Text:
━━━━━━
Core Concepts

This page introduces the key concepts you need to understand before working with IntelliToggle. These foundational ideas will help you make the most of feature flags and ensure you’re applying them effectively within your Dart or Flutter applications.

What Are Feature Flags?

A feature flag is a runtime switch that allows you to enable or disable functionality in your application without deploying new code. Feature flags are commonly used for:

  • Gradual or percentage-based rollouts

  • A/B testing and experimentation

  • Instant rollback of problematic features

  • Environment-specific feature control

  • Internal-only or beta feature access

Think of them as if-statements controlled remotely.

Flag Types

IntelliToggle supports multiple types of flags depending on the feature behavior you want to control:

Type Description

boolean

On/off flags (e.g., enable dark mode)

string

Used for content variants or AB test group names

number

Useful for thresholds, pricing experiments, etc.

json // Optional, if IntelliToggle supports it

Complex structured values (e.g., config settings)
━━━━━━
Record set:

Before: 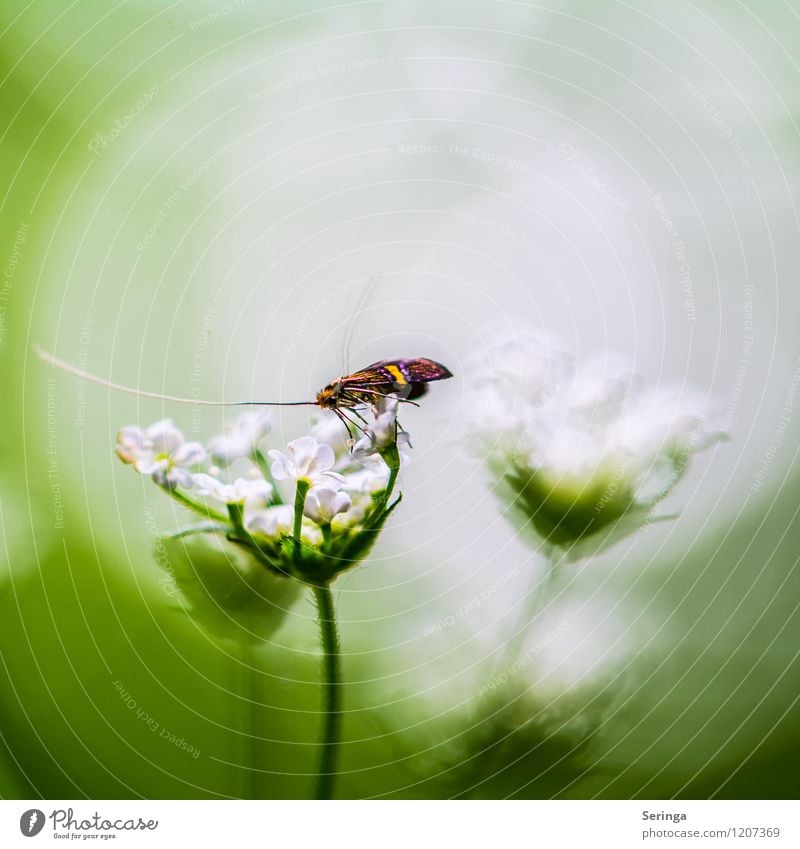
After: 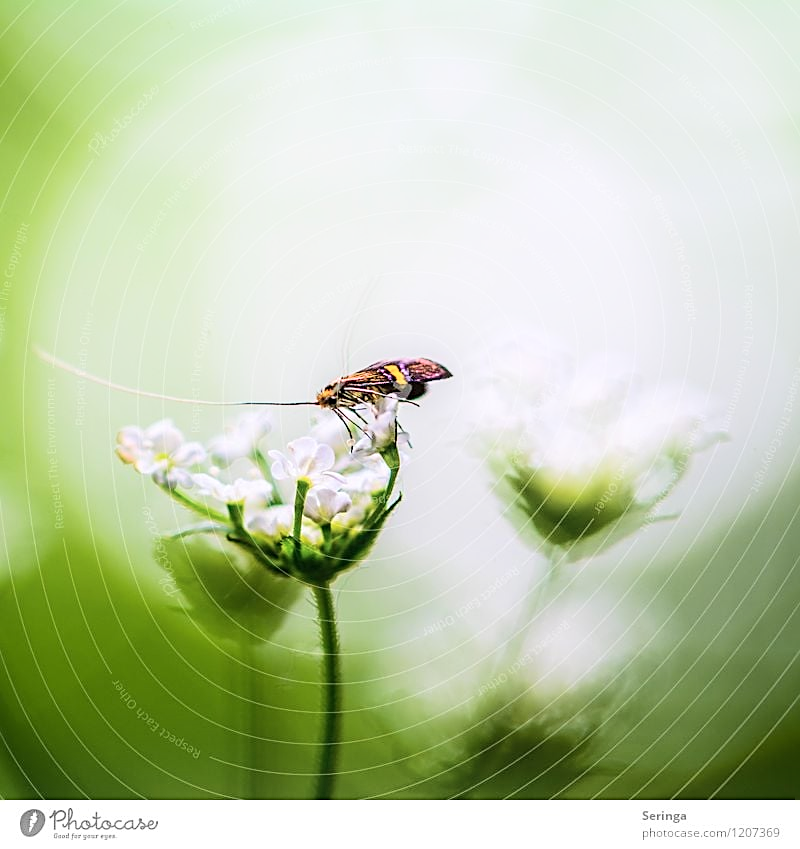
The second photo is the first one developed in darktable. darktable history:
shadows and highlights: shadows -40.21, highlights 64.37, soften with gaussian
sharpen: on, module defaults
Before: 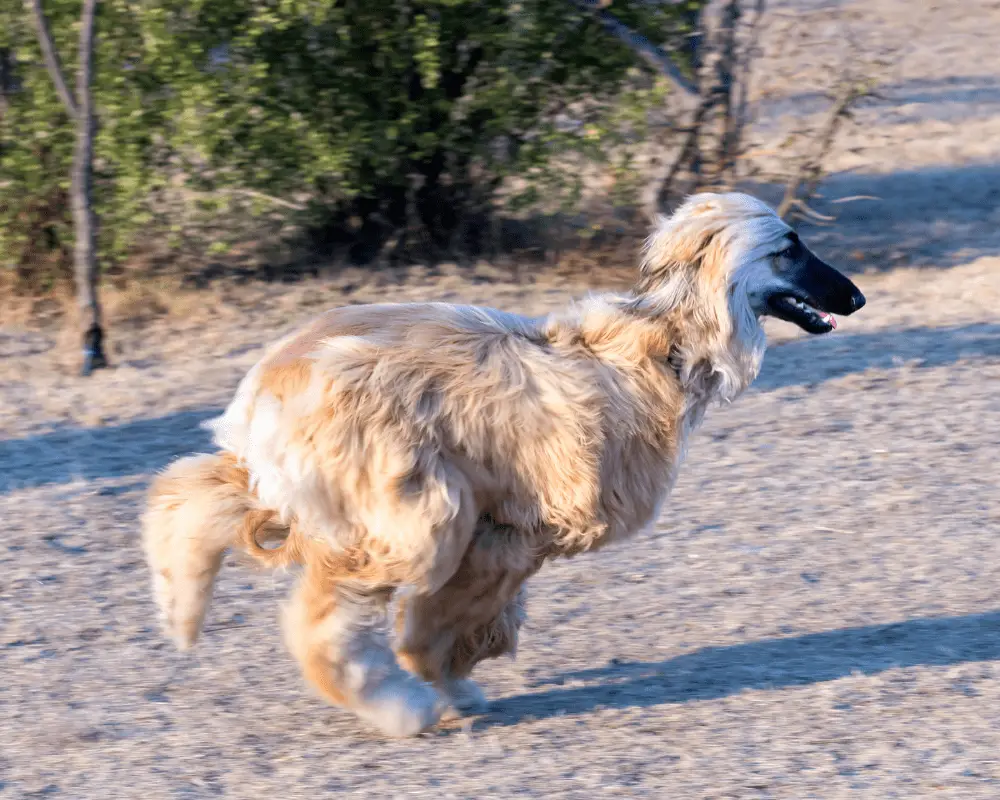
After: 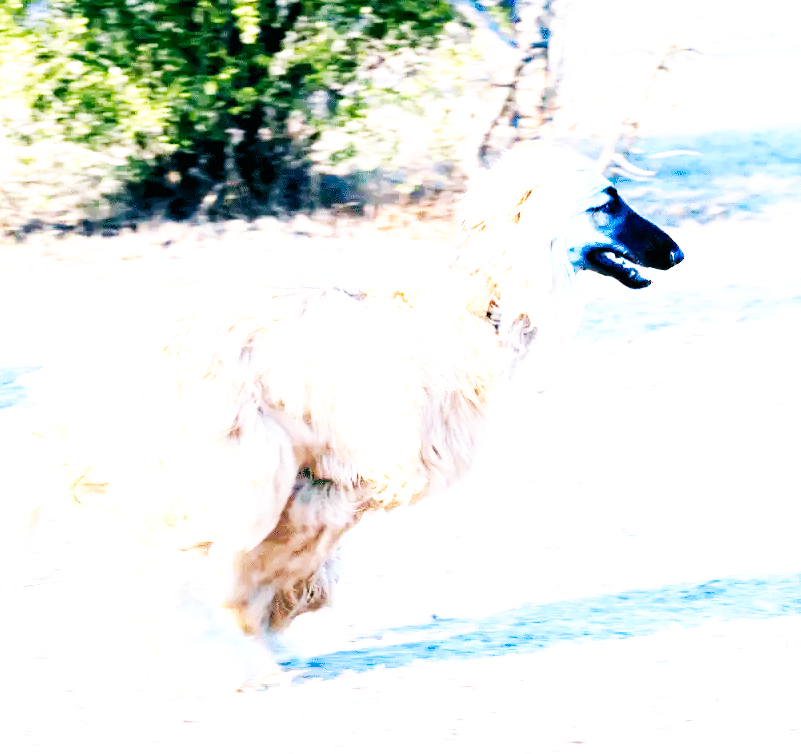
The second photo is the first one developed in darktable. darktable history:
crop and rotate: left 18.109%, top 5.727%, right 1.714%
color balance rgb: shadows lift › luminance -20.044%, global offset › luminance -0.348%, global offset › chroma 0.117%, global offset › hue 163°, perceptual saturation grading › global saturation 21.037%, perceptual saturation grading › highlights -19.821%, perceptual saturation grading › shadows 29.85%
base curve: curves: ch0 [(0, 0) (0.007, 0.004) (0.027, 0.03) (0.046, 0.07) (0.207, 0.54) (0.442, 0.872) (0.673, 0.972) (1, 1)], preserve colors none
exposure: exposure 1.994 EV, compensate highlight preservation false
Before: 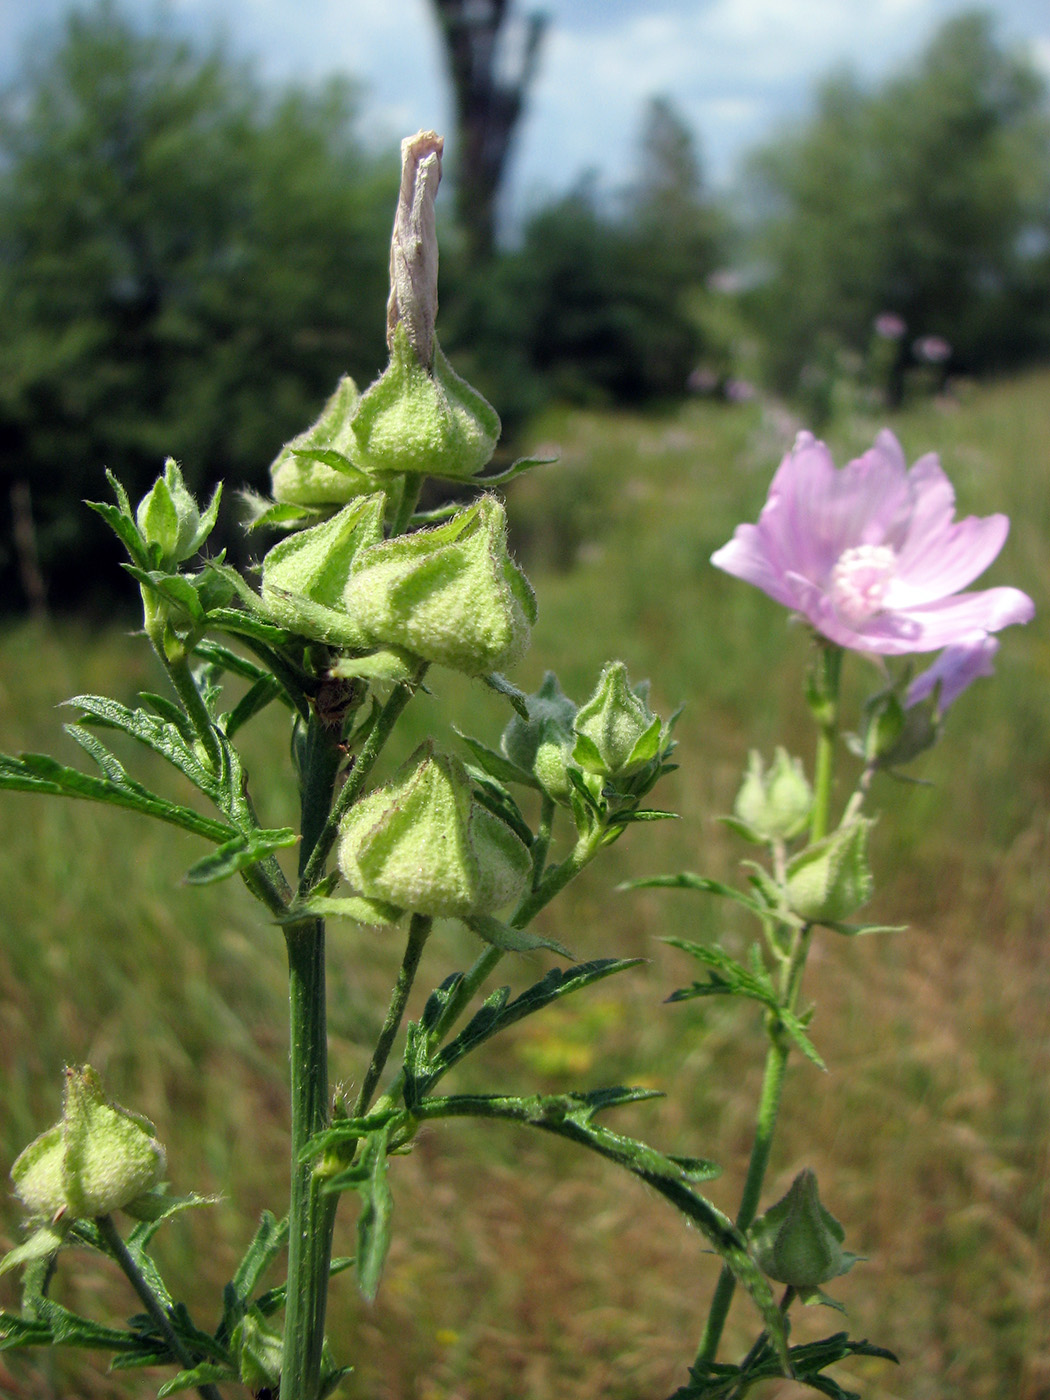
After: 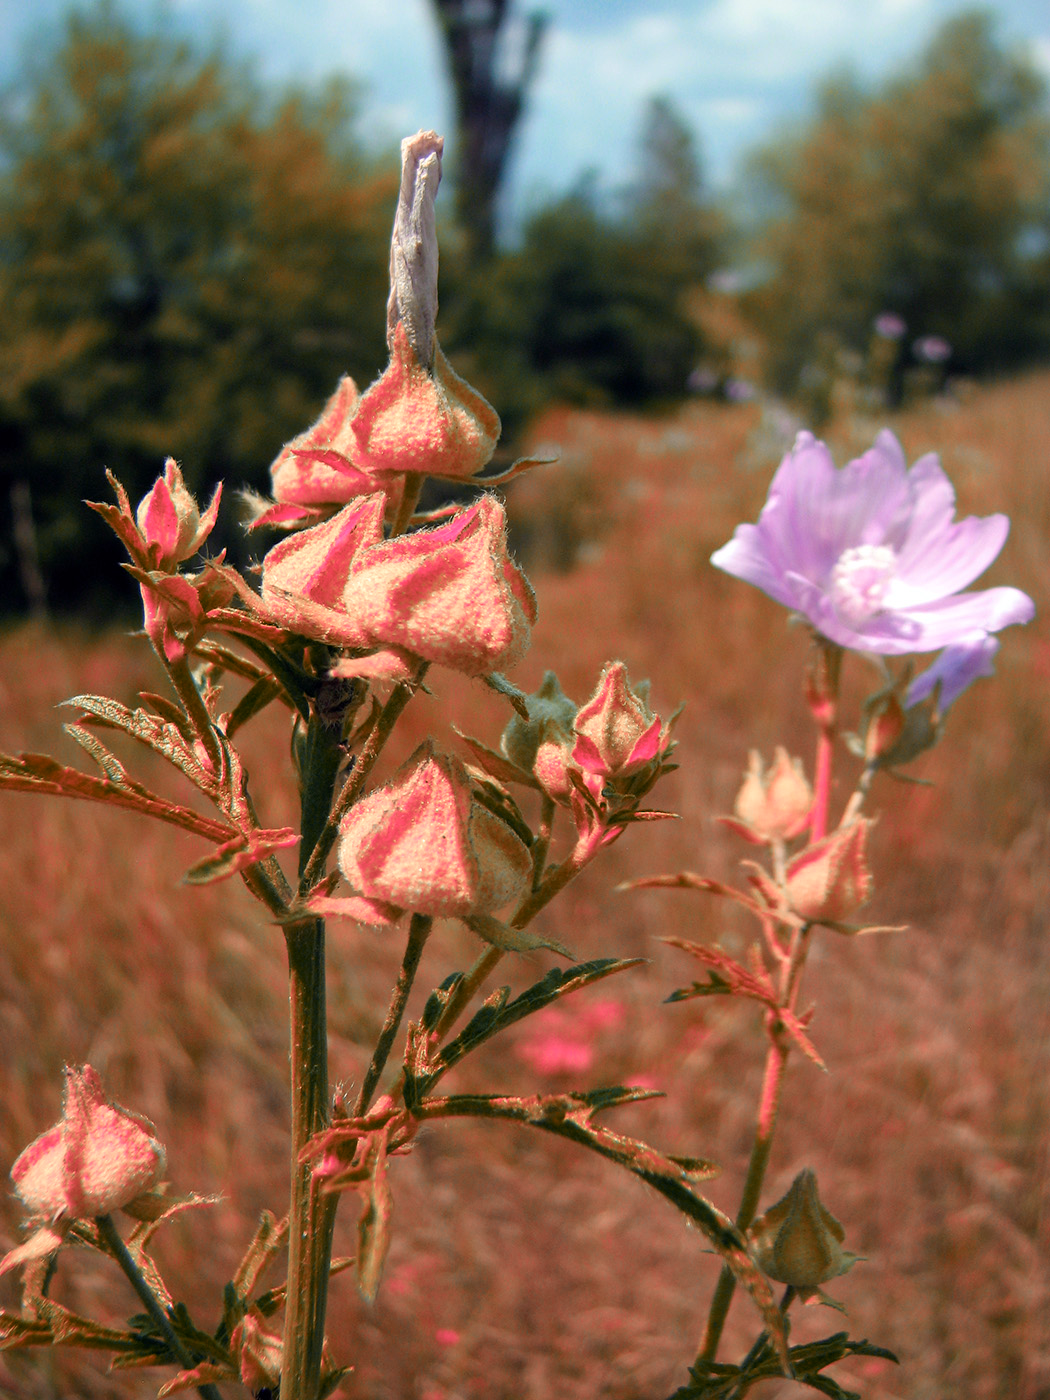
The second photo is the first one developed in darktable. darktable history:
━━━━━━
Return the part of the IntelliToggle text starting with "Type Description" and going on through "pricing experiments, etc.", copied word for word. None of the records are needed here.

Answer box:
Type Description

boolean

On/off flags (e.g., enable dark mode)

string

Used for content variants or AB test group names

number

Useful for thresholds, pricing experiments, etc.